Olivo nella provincia di Parma

l’olio d’oliva sulle colline di Matilde

Olivo

L’olivo coltivato o domestico deriva dall’olivo selvatico (oleastro) che cresce nei luoghi rupestri e dai cui minuscoli frutti si estrae un olio amaro il cui uso è sempre stato limitato. I Greci conoscevano diverse varietà di olivi selvatici così come i Romani che le riunivano tutte sotto la denominazione “oleaster”. Sembra che l’olivo sia originario dell’ Asia Minore meridionale, tra l’attuale Siria e Iran, dove oggi ci sono abbondanti foreste di ulivi selvatici: infatti l’olivo era conosciuto da popoli semitici come gli Armeni e gli Egiziani.

Notizie storiche  In provincia di Reggio Emilia, nei dintorni di Albinea, si ha una presenza inequivocabile di oliveti, confermata da diverse testimonianze: quella di Enrico II di Germania, in un diploma del 1002 ancora nominato nel 1072 da Papa Alessandro II che conferma al monastero di S. Prospero la proprietà di S. Maria di Pissignano coll’oliveto attiguo, che solamente un anno dopo, nel 1073, il vescovo reggiano Giandolfo cita come S. Maria de Oliveto.
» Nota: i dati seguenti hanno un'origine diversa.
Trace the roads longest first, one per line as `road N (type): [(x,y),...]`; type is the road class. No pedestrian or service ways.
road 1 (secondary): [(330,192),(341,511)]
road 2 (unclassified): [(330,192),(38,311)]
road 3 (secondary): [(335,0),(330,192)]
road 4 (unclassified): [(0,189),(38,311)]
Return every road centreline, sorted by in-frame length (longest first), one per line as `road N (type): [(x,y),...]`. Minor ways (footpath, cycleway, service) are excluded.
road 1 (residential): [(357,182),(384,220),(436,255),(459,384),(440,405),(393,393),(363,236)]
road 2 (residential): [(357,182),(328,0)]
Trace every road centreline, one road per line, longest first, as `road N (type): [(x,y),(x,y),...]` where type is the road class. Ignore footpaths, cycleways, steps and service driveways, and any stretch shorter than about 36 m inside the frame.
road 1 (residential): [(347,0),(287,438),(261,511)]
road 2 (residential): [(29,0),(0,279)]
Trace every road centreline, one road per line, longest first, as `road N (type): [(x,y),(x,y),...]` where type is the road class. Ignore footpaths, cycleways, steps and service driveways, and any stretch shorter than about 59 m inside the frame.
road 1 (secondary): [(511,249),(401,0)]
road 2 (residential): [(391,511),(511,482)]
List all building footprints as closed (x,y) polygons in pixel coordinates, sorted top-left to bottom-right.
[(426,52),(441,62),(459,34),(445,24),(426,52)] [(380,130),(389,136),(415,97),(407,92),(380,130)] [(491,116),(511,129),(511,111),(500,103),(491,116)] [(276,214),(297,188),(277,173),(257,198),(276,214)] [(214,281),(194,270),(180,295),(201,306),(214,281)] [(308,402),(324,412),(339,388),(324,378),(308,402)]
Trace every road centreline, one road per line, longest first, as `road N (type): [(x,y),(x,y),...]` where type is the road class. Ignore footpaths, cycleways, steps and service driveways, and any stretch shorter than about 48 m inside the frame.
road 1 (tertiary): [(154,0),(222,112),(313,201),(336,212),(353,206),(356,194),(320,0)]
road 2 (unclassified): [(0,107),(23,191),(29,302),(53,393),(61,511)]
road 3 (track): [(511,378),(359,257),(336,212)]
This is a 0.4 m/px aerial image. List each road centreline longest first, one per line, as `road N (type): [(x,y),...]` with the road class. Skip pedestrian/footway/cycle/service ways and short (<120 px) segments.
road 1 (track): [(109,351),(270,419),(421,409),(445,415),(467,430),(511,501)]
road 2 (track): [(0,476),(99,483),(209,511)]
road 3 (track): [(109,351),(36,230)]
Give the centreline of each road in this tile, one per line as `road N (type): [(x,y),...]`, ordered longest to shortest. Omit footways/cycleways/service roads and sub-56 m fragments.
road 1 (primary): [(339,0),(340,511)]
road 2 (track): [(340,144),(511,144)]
L’attività principale di questi monaci doveva essere la coltivazione dell’olivo, pianta che abbondava nelle vallate di Montericco e Borzano, esposte a mattina e riparate dai venti e dai geli (Corradini, 1979)”.

“.. Nell’Archivio Capitolare del Duomo di Reggio nell’atto n°553, si legge di una compravendita in Vergnano il 29 dicembre 1212, di una terra con ulivi da parte di Guido fu Marclochi da Borzano (Basenghi e Pellini, 2003).”

“.. Nel reggiano, più precisamente nella zona di Quattro Castella (Castello di Bianello), intorno al 1850 si ha l’introduzione di olivi da impiantare intorno al castello come risposta all’aumento del prezzo dell’olio da parte del Duca di Pontremoli (Pellini).” “L’Olio dei colli emiliani”  L’iniziativa vuole fare il punto su un progetto di studio nato nel 2004 “Sviluppo dell’olivicoltura da olio in Emilia Romagna, nelle province di Modena, Reggio Emilia, Parma e Piacenza”. Il gruppo di lavoro è costituito da 5 unità operative (CRPV di Cesena, Università di Parma, Università Cattolica del Sacro Cuore di Piacenza, Istituto Professionale di Stato per l’Agricoltura e l’Ambiente “L. Spallanzani” di Vignola (MO) e IBIMET-CNR di Bologna) e dalle quattro province emiliane (Modena, Reggio Emilia, Parma e Piacenza).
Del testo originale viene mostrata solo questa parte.